Loyalty to the duke guaranteed Mynir’s silence. Nari owed allegiance to Iya. The wizard had been a benefactress to her family for three generations and there were times during those first few chaotic days when only that bond kept the nurse from running back to her own village. Iya had said nothing of demons when Nari agreed to serve.

In the end, however, she stayed for the child’s sake. Her milk flowed freely as soon as she put the dark-haired little mite to her breast, and with it all the tenderness she’d thought she’d lost when her husband and son had died. Maker knew neither the princess nor her husband had any to spare for the poor child.

They must all call Tobin “he” and “him” now. And thanks to the outlandish magic the witch had worked with her knives and needles, Tobin was to all appearances a fine healthy boy child. He slept well, nursed vigorously, and seemed happy with whatever attention was paid him, which was little enough by his own folk.
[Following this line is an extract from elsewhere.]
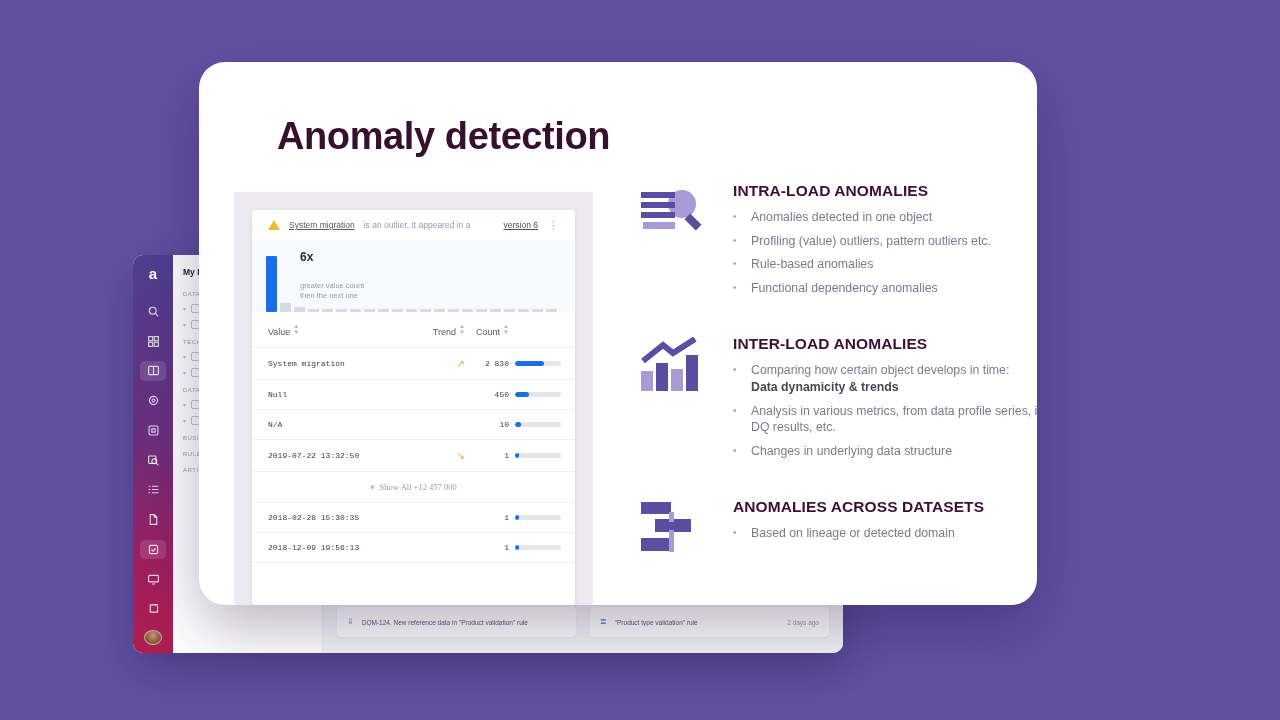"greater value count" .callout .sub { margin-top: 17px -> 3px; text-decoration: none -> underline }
“They’ll come ’round, little pet my love,” Nari would croon to him as he dozed contentedly in her arms. “How could they not and you so sweet?”

A
s Tobin thrived, however, his mother sank ever faster into a darkness of spirit. The bout of fever passed, but Ariani kept to her bed. She still would not touch her living child, and she would not even look at her husband, or her brother either, when he came to call.

Duke Rhius was near despair. He sat with her for hours, enduring her silence, and brought in the most
skilled drysians from the temple of Dalna. But the healers found no illness of the body to cure.

On the twelfth day after the birth, however, the princess began to show signs of rallying. That afternoon, Nari found her curled in an armchair next to the fire, sewing a doll. The floor around her was littered with scraps of muslin, clumps of stuffing wool, snippets of embroidery silks and thread.

The new doll was finished by nightfall—a boy with no mouth. Another just like it followed the next day, and another. She did not bother to dress the things, but cast each aside as soon as the last stitch was tied off and immediately began on another. By week’s end half a dozen of the things were lined up on the mantelpiece.

“They’re very pretty, my love, but why not finish the faces?” Duke Rhius asked, sitting faithfully by her bedside each night.

“So they won’t cry,” Ariani hissed, needle flying as she stitched an arm to a wool-packed body. “The crying is sending me mad!”